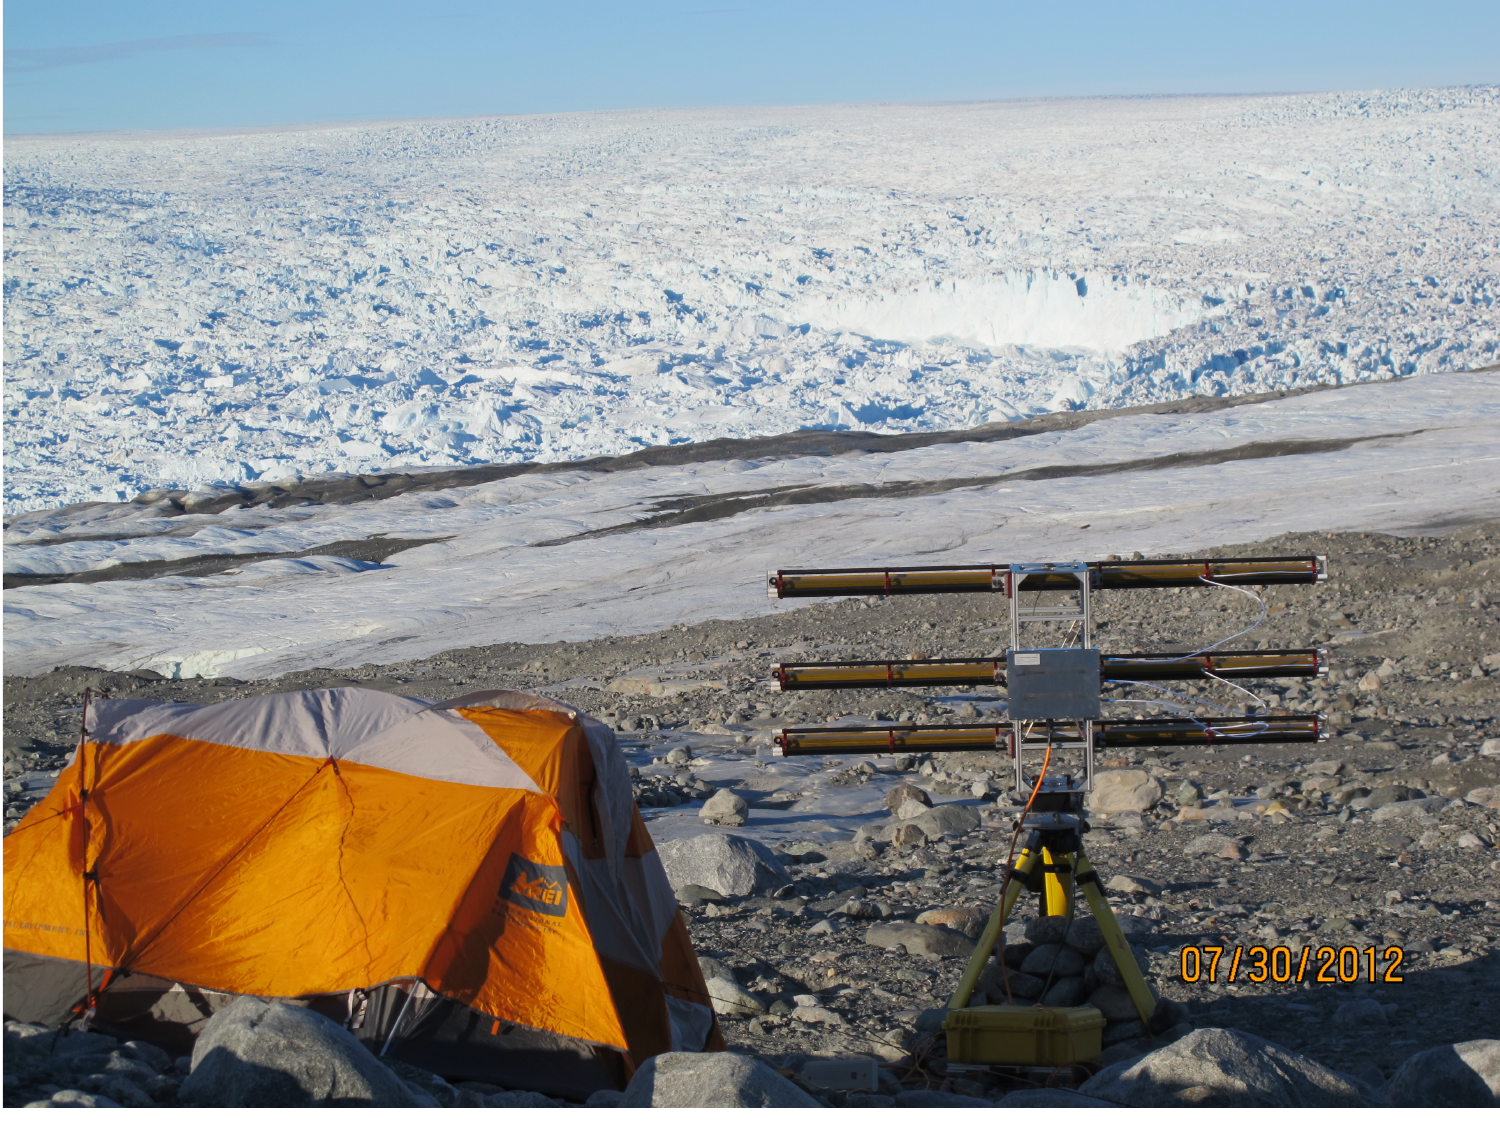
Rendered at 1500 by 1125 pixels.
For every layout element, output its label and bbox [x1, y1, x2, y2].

list [2, 0, 1500, 1108]
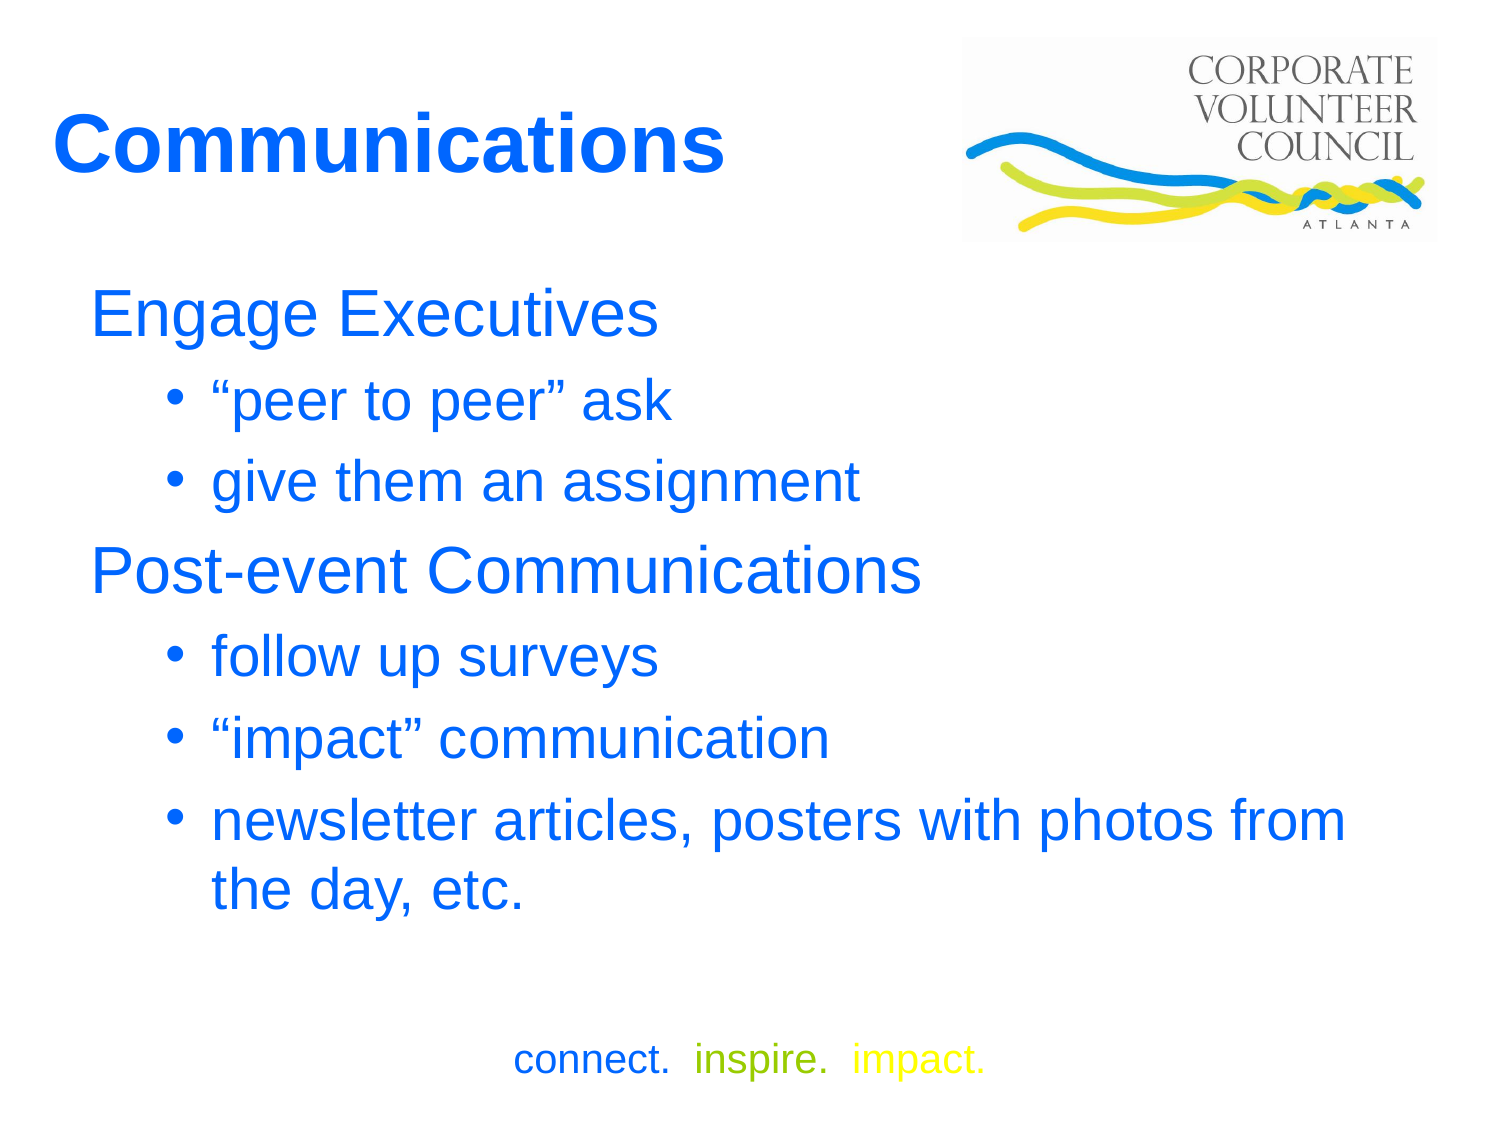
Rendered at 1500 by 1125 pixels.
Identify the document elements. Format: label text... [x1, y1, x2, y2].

picture [962, 37, 1440, 254]
title Communications [37, 44, 1426, 233]
footer connect. inspire. impact. [74, 1024, 1426, 1103]
list Engage Executives “peer to peer” ask give them an assignment Post-event Communications follow up surveys “impact” communication newsletter articles, posters with photos from the day, etc. [74, 262, 1426, 1006]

⁂

What to work on
Retype the records above line for line and exactly, omitting their pictures.

Exercise result
Rendered at 1500 by 1125 pixels.
For every layout element, output its label and bbox [x1, y1, x2, y2].

list [2, 0, 1500, 1108]
Rendered at 1500 by 1125 pixels.
Identify the document elements. Format: label text... [x1, y1, x2, y2].

picture [962, 37, 1440, 254]
title Communications [37, 44, 1426, 233]
footer connect. inspire. impact. [74, 1024, 1426, 1103]
list Engage Executives “peer to peer” ask give them an assignment Post-event Communications follow up surveys “impact” communication newsletter articles, posters with photos from the day, etc. [74, 262, 1426, 1006]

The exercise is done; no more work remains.